Janak is not alone. Although COVID-19 testing costs are supposed to be covered under most circumstances, some people have been getting large and confusing bills, including some for hundreds or even thousands of dollars.
The first bill Janak received was for about $2,700, covering the emergency room and lab fees. He later received a doctor’s bill for some $1,300.
His insurance provider, BlueCross BlueShield of Texas, told him not to worry because it would send him a check for those bills, he said. It eventually did send him a check that he used to pay the Tulsa ER & Hospital, Janak said. But unbeknownst to him, a second check the insurer sent him never arrived, he said, leaving him fighting the hospital’s bill and getting collection calls for nearly a year.
The hospital told CBS News it will accept whatever money Janak’s insurance company sends him and that once they get it, he won’t owe anything more.
“What if this happens to someone else and they do truly believe that they are personally liable for these charges? How are they going to be able to make ends meet given where the economy is?” Janak said.

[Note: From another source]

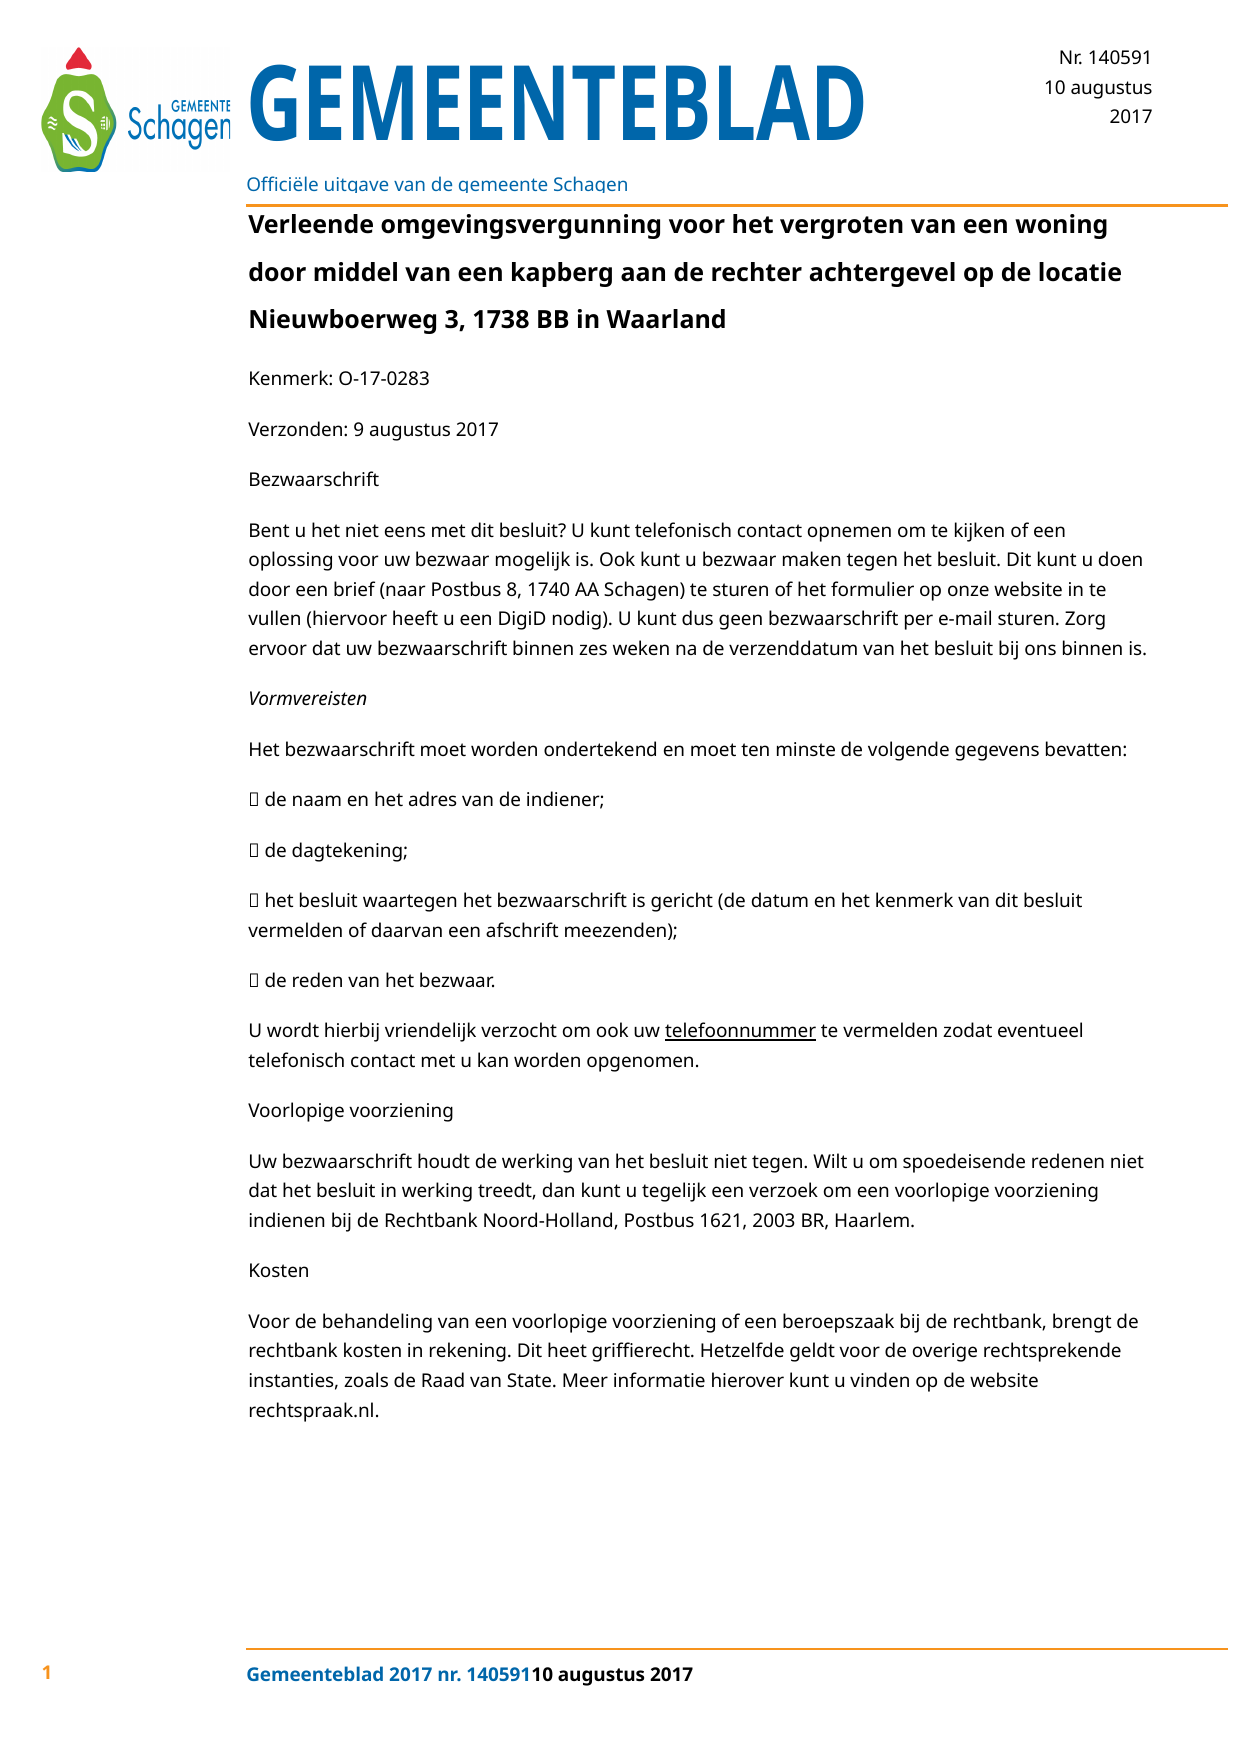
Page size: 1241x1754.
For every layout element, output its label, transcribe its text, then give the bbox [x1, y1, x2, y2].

Barry and Jaime Constanzo of Myrtle Beach, South Carolina, had a similar experience in September. They were planning to visit their grandchildren when they developed what they thought might be coronavirus symptoms and went to the only location they say had rapid tests available that day: Conway Medical Center. Their results were negative, but they did get the bills — totaling some $570 after their insurance paid. more here
Who the hell goes to the ER for a ‘test’???? Unless you have the Platinum Plan, there’s a hefty ER co-pay and it’s right on your insurance card. I got tested at an Urgent Care and Medicare covered it.
Scam.
That’s the modus operandi for insurance companies even before Obola made everything worse. Just like the MD DMV. Send a bill and see who pays, and who tells them to fuck off. And now they all go to court because even that pays.
MD didn’t even respond to my lawyer’s BS. And never showed up. They were laughing at me that it would cost me more to fight it.
And it did cost me more.
Wild Bill, I can answer that question as I work in an ER. We tell people up front that they will be charged the usual ER fees for a simple COVID test because we are not a testing center and that it will be much better to be tested at an urgent care center or district health clinic. In my experience the people who come in to be tested do have the platinum card: Medicaid. I’ve seen the same patients come in multiple times to be tested and while they’re at it bring their kids in to be tested. I have very good health insurance through my employer but could never afford the co-pays and balances an ER visit would generate. As Elton John once sang, “Times are changing now the poor get fat.”
The hospital … will accept whatever money Janak’s insurance company sends him and that once they get it, they’ll bill the gov’t for the whole amount, twice.
FIFY
“Health care” is a fucking mafia racket now.